I own and operate a fence contracting company that pays the bills. Farming is what i like to do and yes i make money at it to but would have never got as far as i am without a second income. I really do enjoy it ,some people go to the lake in a exspensive camper and go to the field on my tractor, guess what ever floats your boat. THOMAS


----------



## CantonHayGuy (Sep 25, 2008)

I'm a helicopter mechanic by trade; was a helicopter mechanic in the Marine Corps. They facinate me and I love working on 'em.
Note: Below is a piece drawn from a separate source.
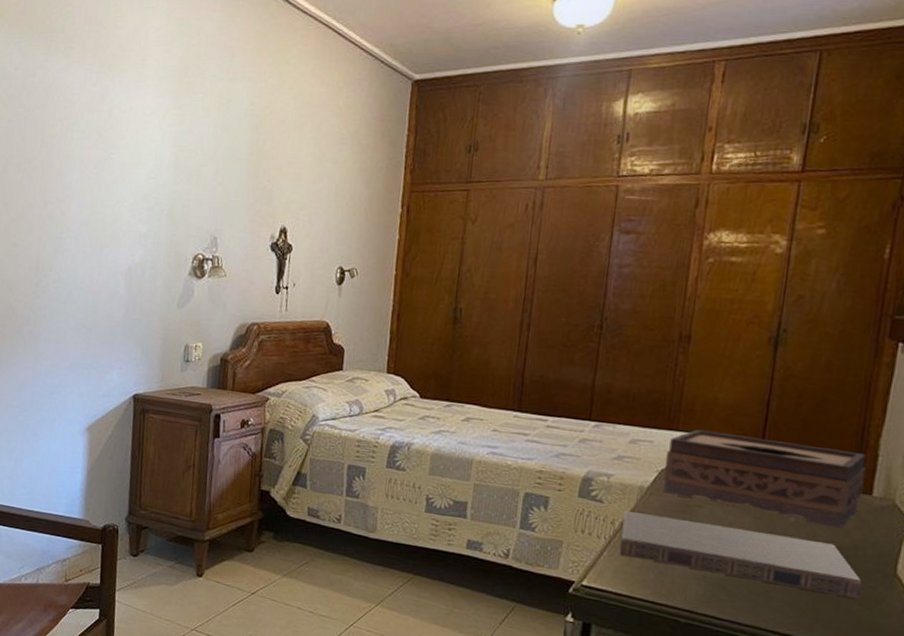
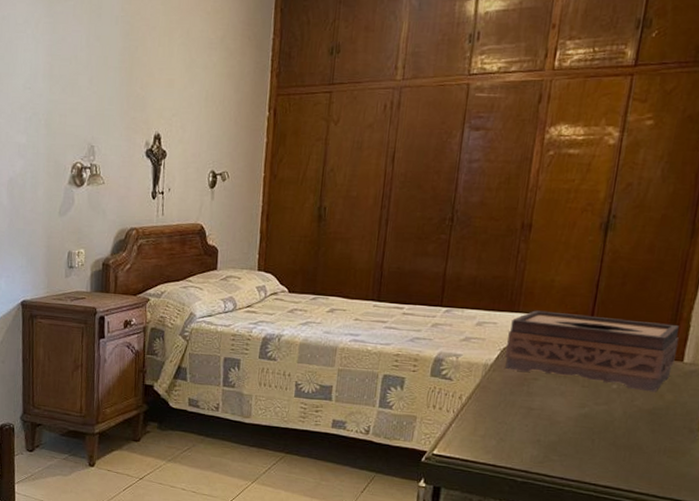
book: present [619,510,862,600] -> none [466,386,671,453]

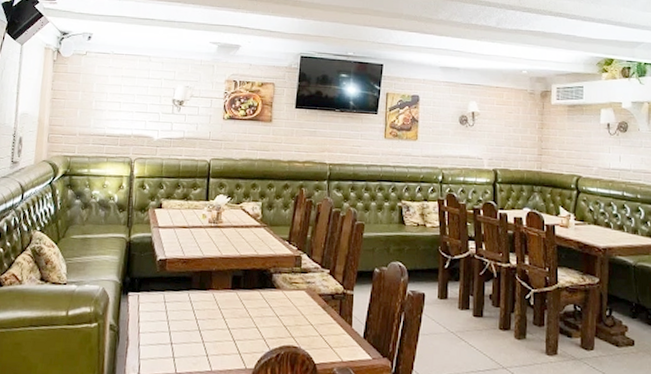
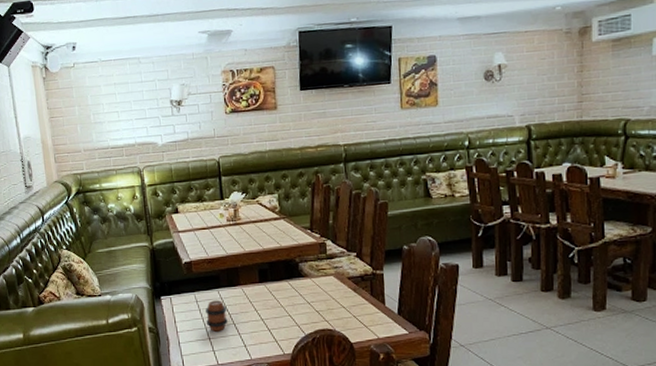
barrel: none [171,302,195,337] -> present [205,300,228,332]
BUT, what I like the most from my job is the interaction I have with the other mechanic and our four pilots. We're all prior military and all, but one of us, retired from the military. We're like-minded and we know what has to be done so no one has to babysit anyone and no one has to pick up slack for someone that's not doing their job. Life is good!


----------



## PaCustomBaling (Jun 6, 2009)

The most satisfying element of my work is seeing myself produce better hay as I progress with experience. I like becoming quicker and more effecient during harvest while touching less hay and producing a better product for clients. I love the feeling!


----------



## farmboy9510 (Feb 16, 2009)

My first year doing custom hay I started cutting at 8 this morning and just checked the hay its already drying good. the satisfaction I get from farming is undiscribable and i'll be farming till they put me in the ground. I wouldn't be were iam today without my family and a few local guys.And my girlfriend

thanks 
Alex


----------



## stevemsinger (Jul 8, 2009)

The best part of my job is that it allows me to do my farming. Without my job I could not afford to farm. I also have a little bit more flexibility than most and can get out early or take off if I need to. I am blessed.


----------



## timok (Feb 20, 2010)

I'm still pursuing the same occupation I chose from HS Heavy Equipment Operator.Currently empoyed for 25 years at Southern Oklahoma regional Disposal(landfill and collection) Tho the daily objective is always the same( safe and responsible disposal of solid waste) every hour of every day is different.One hour I maybe moving the Brush Grinder Vermeer HG6000 Horizontal Grinder pictures from trucks photos on webshots the next hour hauling cover dirt , unsticking a Cat trash compactor or using a Cat escavator to help unstick a hung up load on a transfer semi trailer. Also the challenge rof new technology like the liner systems and the methane collection and flare system Big Boyz Toyz take care Tim


----------